Exercise instructions:
Please find every line of the listing below where "chất" occurs and copy it.
Start of Materials provided
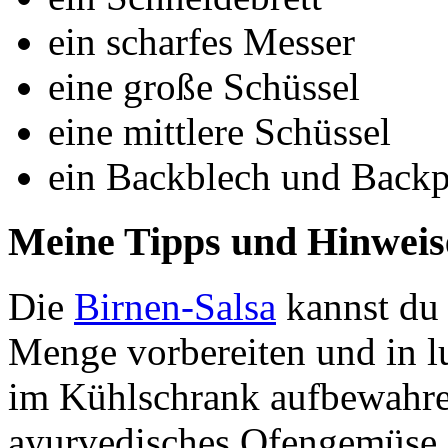
ein scharfes Messer
eine große Schüssel
eine mittlere Schüssel
ein Backblech und Backp
Meine Tipps und Hinweis
Die
Birnen-Salsa
kannst du 
Menge vorbereiten und in l
im Kühlschrank aufbewahren
ayurvedisches Ofengemüse o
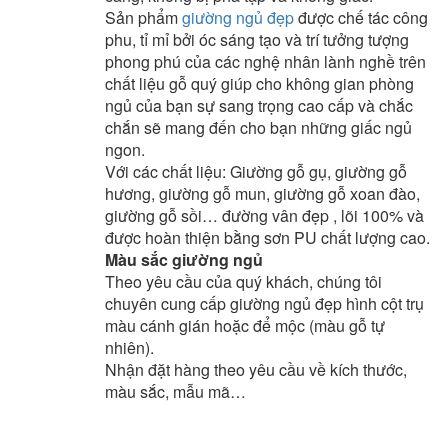
Sản phẩm
giường ngủ đẹp
được chế tác công
phu, tỉ mỉ bởi óc sáng tạo và trí tưởng tượng
phong phú của các nghệ nhân lành nghề trên
chất liệu gỗ quý giúp cho không gian phòng
ngủ của bạn sự sang trọng cao cấp và chắc
chắn sẽ mang đến cho bạn những giấc ngủ
ngon.
Với các chất liệu: Giường gỗ gụ, giường gỗ
hương, giường gỗ mun, giường gỗ xoan đào,
giường gỗ sồi… đường vân đẹp , lõi 100% và
được hoàn thiện bằng sơn PU chất lượng cao.
Màu sắc giường ngủ
Theo yêu cầu của quý khách, chúng tôi
chuyên cung cấp giường ngủ đẹp hình cột trụ
màu cánh gián hoặc để mộc (màu gỗ tự
nhiên).
Nhận đặt hàng theo yêu cầu về kích thước,
màu sắc, mẫu mã…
End of Materials provided
Response box:
chất liệu gỗ quý giúp cho không gian phòng
Với các chất liệu: Giường gỗ gụ, giường gỗ
được hoàn thiện bằng sơn PU chất lượng cao.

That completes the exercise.